I didn't expect College to be all about slavering over AI! But it is! It 100% is! Today's second photography class is all about Generative AI. If we were merely using it to remove unsightly things from a picture, I think I could handle it. I still think it's immoral, but I could bite my tongue. But we're gonna actually have to force the computer to generate a new image on it's own today, and I am not going to contribute to more AI slop images out there in this world! I'm protesting by refusing to do it. My dad can do it all for me, I guess. If we need the marks that badly, I'll let him do that. But I'm not going to do it!
AI artwork is so ugly anyways. I'm not saying that's the most important thing, but it's certainly the thing which made me hate AI art more than AI chatbots at first. At least the chatbots aren't sending chills up my spine with uncanny valley images. I've turned on both applications of AI now, of course. But I still hold a special hatred for AI art above all other things AI. It's just creepy.
I don't see why colleges are teaching this stuff. Photography class should not be all about AI tools! In High School photography class, I think we did touch on it. But if we did, we only used it to delete things. Never to create new things. Or if we did use it to create new things (covering all my bases because my memory is bad), I certainly felt wrong doing it. I still think it's wrong. I really, really don't like it. It's frustrating.
I have some other notes I want to write, too. But I had to pause my writing for all those other notes to dedicate something to ranting about how school being so big on AI now (when it was basically still something you could be penalized for in High School) makes me feel very uncomfortable. Add it to the long list of things that are making me wish I could simply go back to High School now. The AI stuff isn't the worst of it all, because I still find the inconsistency of every class and the inability for me to read is truly horrible. But the AI stuff certainly can be said to be just another problem in my list full of problems.
I'm genuinely considering protesting class by refusing to do the work. We'll see if I have the strength of will to actually do that, but the thought is super tempting. Because I find the AI stuff simply repugnant and repellant to deal with. It's unethical and repugnant and a waste of time.
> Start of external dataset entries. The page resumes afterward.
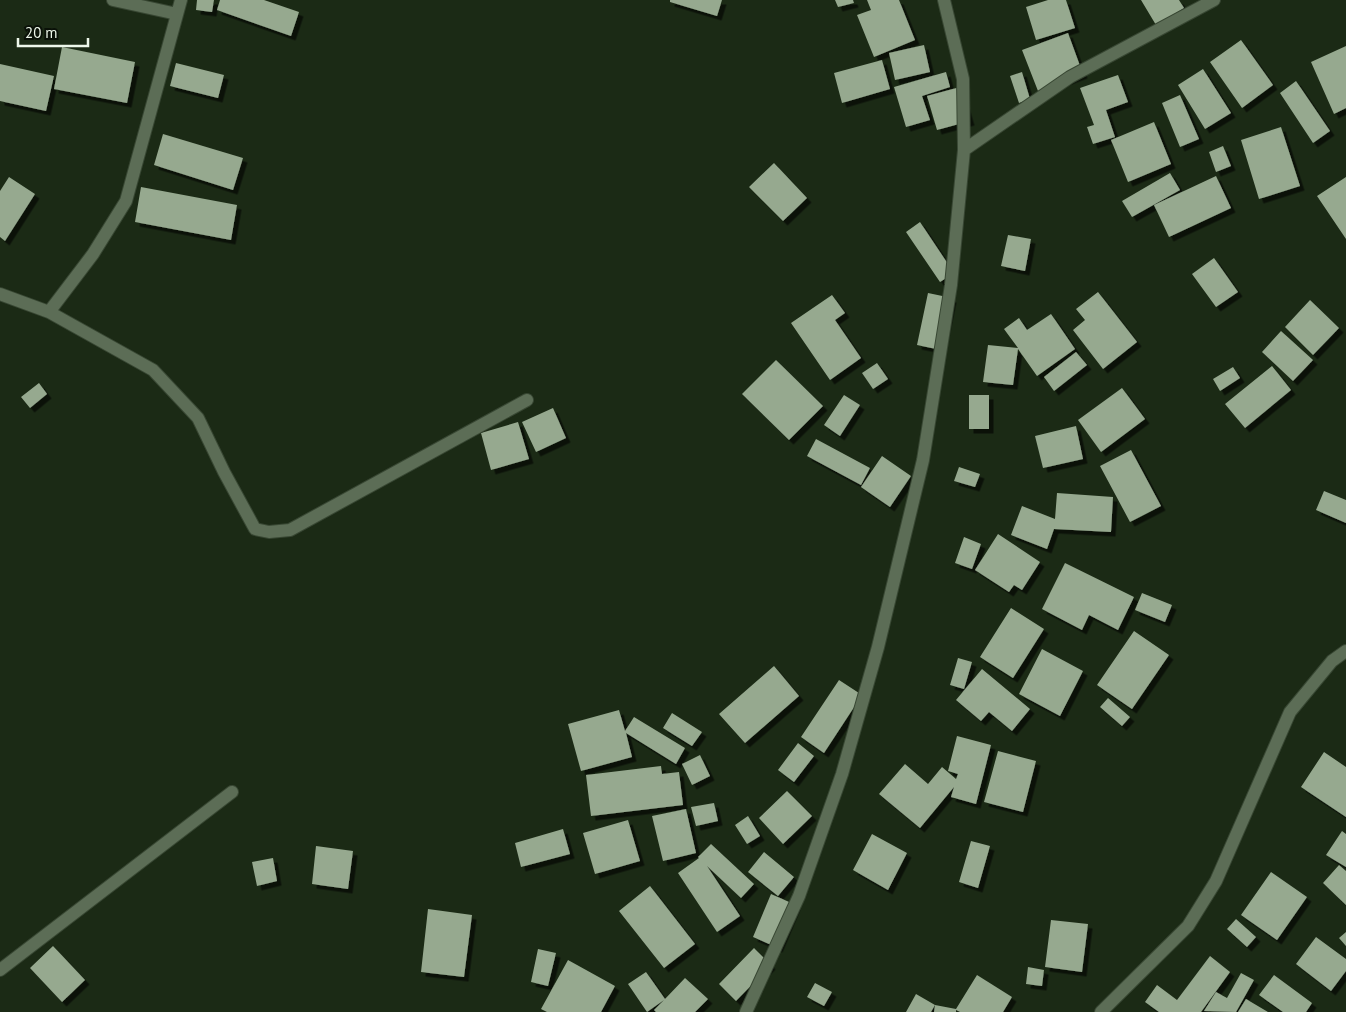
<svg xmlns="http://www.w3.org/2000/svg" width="1346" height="1012" font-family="'PT Sans',sans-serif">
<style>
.building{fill:#96a98f;filter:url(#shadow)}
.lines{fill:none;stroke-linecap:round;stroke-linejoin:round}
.minor-casing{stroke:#384733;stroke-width:14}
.minor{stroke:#5c6d56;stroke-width:12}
</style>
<defs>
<filter id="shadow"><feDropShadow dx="4.5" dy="4.5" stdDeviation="0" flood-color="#0009"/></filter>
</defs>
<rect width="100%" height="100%" fill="#1b2a15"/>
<!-- building -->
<path class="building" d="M197 0H214L212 12 196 10Z
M220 0H264L299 12 291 36 217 10Z
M670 0H722L717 16 670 2Z
M835 0H853L854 3 838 7Z
M867 0H899L915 40 874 57 857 15 871 10Z
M1048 0H1066L1075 28 1036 40 1026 7Z
M1141 0H1179L1184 8 1156 25Z
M1068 33 1083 74 1038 91 1022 50Z
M1241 40 1273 85 1242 108 1210 62Z
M924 45 930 72 895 80 889 53Z
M1346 46V108L1334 114 1311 62Z
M62 47 135 62 127 103 54 89Z
M882 60 890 89 842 103 834 73Z
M176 63 224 75 218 98 170 86Z
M0 64 54 76 46 111 0 101Z
M1203 69 1231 113 1205 129 1178 85Z
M946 72 950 87 922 96 930 120 906 127 894 87Z
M1022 72 1030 99 1019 103 1010 76Z
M1118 75 1128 102 1106 110 1115 137 1093 144 1087 127 1094 125 1080 88Z
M1296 81 1330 131 1313 143 1280 93Z
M960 87 970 121 937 130 927 96Z
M1180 95 1199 139 1180 147 1162 103Z
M1154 122 1171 164 1128 182 1111 140Z
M1281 127 1300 186 1259 199 1241 140Z
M163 134 243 158 233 190 154 165Z
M1223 146 1231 166 1216 172 1209 152Z
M774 163 807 198 783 221 749 187Z
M1170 173 1180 190 1132 217 1122 201Z
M1216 176 1231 208 1169 237 1154 205Z
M9 177 35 194 5 241 0 237V191Z
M1346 177V239L1317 196Z
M141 187 237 205 231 240 135 222Z
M920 222 954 273 940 282 906 232Z
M1008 235 1031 239 1025 271 1001 266Z
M1214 258 1238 292 1216 307 1192 274Z
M1098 292 1137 342 1103 369 1073 330 1085 320 1076 309Z
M928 293 952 298 941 350 917 345Z
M832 295 845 313 835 320 861 358 830 380 791 323Z
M1310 300 1339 328 1313 355 1285 327Z
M1051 314 1075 349 1037 376 1018 349 1013 385 983 382 988 345 1018 348 1004 329 1019 318 1027 330Z
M1281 331 1313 360 1293 381 1262 352Z
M1076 352 1087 365 1054 391 1044 377Z
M776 360 823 406 789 440 742 394Z
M877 363 888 379 873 389 862 373Z
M1272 366 1291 390 1245 428 1225 404Z
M1233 367 1240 378 1220 391 1213 379Z
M39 383 47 394 30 408 21 397Z
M1122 388 1145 419 1101 452 1078 420Z
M844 395 860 405 840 436 824 425Z
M969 395H989V429H969Z
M553 408 566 438 536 452 522 422Z
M518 422 529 459 491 470 481 433Z
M1076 426 1083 459 1043 468 1035 436Z
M816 439 870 468 861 485 807 456Z
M1131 450 1161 506 1130 522 1100 466Z
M882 456 911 476 890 507 861 487Z
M959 467 980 474 975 487 954 481Z
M1324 491 1346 500V523L1316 510Z
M1057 493 1113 497 1111 532 1054 529 1047 549 1011 535 1022 506 1055 519Z
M998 534 1040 562 1022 590 1014 585 1009 592 975 570Z
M964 537 981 544 972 569 955 563Z
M1065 563 1134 597 1118 630 1089 615 1082 630 1042 609Z
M1142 593 1172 605 1165 622 1135 610Z
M1011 608 1044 629 1013 678 980 657Z
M1134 631 1169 655 1132 709 1097 685Z
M1042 649 1083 671 1060 716 1019 694Z
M958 658 972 662 964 689 950 685Z
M774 666 799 696 745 743 719 714Z
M982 669 1030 709 1012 731 989 712 981 721 956 700Z
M839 680 862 695 824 753 801 737Z
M1108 698 1130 717 1122 726 1100 707Z
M619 710 625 731 634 717 685 748 676 764 626 733 632 757 581 771 568 724Z
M672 713 702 732 692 746 663 728Z
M957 736 991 745 976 804 951 797 954 787 920 828 879 794 905 764 928 784 942 767 956 779 958 774 948 771Z
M798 743 814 756 794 782 778 770Z
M998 751 1036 761 1023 812 984 802Z
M1324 752 1346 767V817L1301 787Z
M700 755 710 776 692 785 682 764Z
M661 766 662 774 679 772 683 805 591 816 586 775Z
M787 791 812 816 783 844 759 818Z
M714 803 718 821 696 826 691 807Z
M686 809 696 853 663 861 652 816Z
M748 816 760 836 747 844 735 825Z
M628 820 640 861 595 874 583 833Z
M563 829 570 854 521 867 515 843Z
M1342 831 1346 834V867L1326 855Z
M872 834 907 853 888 890 853 870Z
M971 841 990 846 978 888 959 882Z
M711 844 754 884 741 898 707 866 740 916 717 932 678 873 699 858 698 857Z
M316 846 353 851 348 889 312 884Z
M764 852 794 877 778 896 748 872Z
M273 858 277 881 257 886 252 862Z
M1339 865 1346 871V905L1323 883Z
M1271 872 1307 897 1277 940 1241 915Z
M650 886 695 944 664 968 619 911Z
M771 894 796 905 778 948 753 937Z
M428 909 472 915 464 977 421 972Z
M1236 919 1256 937 1247 947 1227 929Z
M1051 920 1088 924 1082 972 1045 967Z
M1346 932V946L1339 938Z
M1316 937 1346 959V971L1331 991 1296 964Z
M53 946 85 980 62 1002 30 968Z
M754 948 771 965 736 1001 719 984Z
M538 949 556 953 548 986 531 982Z
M1210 956 1230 972 1201 1012H1159L1145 1002 1157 985 1177 1000Z
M568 960 615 986 601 1012H547L541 1009Z
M1028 967 1044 970 1042 986 1026 984Z
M646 972 665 999 685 978 708 999 695 1012H656L654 1010 664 1000 647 1012 628 984Z
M1241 973 1254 980 1236 1012 1204 1011 1216 992 1227 998Z
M977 975 1012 997 1003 1012H960L956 1010V1012H934L935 1005 931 1012H906L916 994 935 1005 956 1009Z
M1274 975 1312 1003 1306 1012H1283L1259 995Z
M815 983 832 992 824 1006 807 997Z
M1246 999 1268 1012H1238Z"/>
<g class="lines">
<defs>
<path id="minor" d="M113 0 177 14
M964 150 1070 77 1214 0
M0 294 49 312 153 370 198 418 224 472 255 529 269 532 290 530 527 400
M49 312 93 254 126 201 181 0
M0 970 232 792
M746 1012 799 896 842 774 878 647 923 460 951 285 964 150 963 79 944 0
M1101 1012 1188 926 1216 881 1290 712 1332 661 1346 651"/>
</defs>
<!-- minor casing -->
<use href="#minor" class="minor-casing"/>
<!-- minor -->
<use href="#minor" class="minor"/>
</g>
<!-- scale -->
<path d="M18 38v8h70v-8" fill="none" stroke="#edf7ea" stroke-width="2.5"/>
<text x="25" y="38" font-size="15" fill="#edf7ea" stroke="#0a1108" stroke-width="4" paint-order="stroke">20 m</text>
</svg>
I want to actually have an argument with the teacher over this, although I suppose it's still possible he didn't make this lesson plan. But it's so hypocritical. They used to tell me never to plagiarize in my english classes, but now they want me to use AI to basically plagiarize in art/photography format! It's disgusting, if for the hypocrisy moreso than anything else.
Finally, I'm smelling awful perfume or cologne or something oozing off of another kid somewhere near me. I assume it's perfume or something. It's awful. I don't like it. But I'll try to deal with it and get through it, because I simply have no choice but to deal with it. But I'll try to come back and finish up my other notes later on tonight. I also have facial hair on the bottom of my lip/between my chin that really bothers me. I don't like it. I wish I didn't have freaking facial hair.
The teacher got upset about other kids using their phones, since I haven't been able to keep writing my other notes. But I refuse to do his AI work, and then I got distracted scaring myself by reading depressing articles about AI on wikipedia . So I gave in to fear mongering and I'm not nervous because of it. Gods freaking damn it. It makes sense I'd do this, but it wouldn't have had to happen if the teacher hadn't kept dwelling on this unethical AI schlock!
I hate to feel self righteous and arrogant, but these kids are all amazed by the art. The teacher sees nothing wrong with it. Even my dad is doing it! I know he's just doing it to get the passing marks, but still! Ethics must be maintained somewhere, especially when the fight against AI simply comes from not using it! I'm not using it! It's not like I'm even doing anything like what real activists do. I'm just choosing not to use a thing, and yet I feel judged for that. I fucking hate it.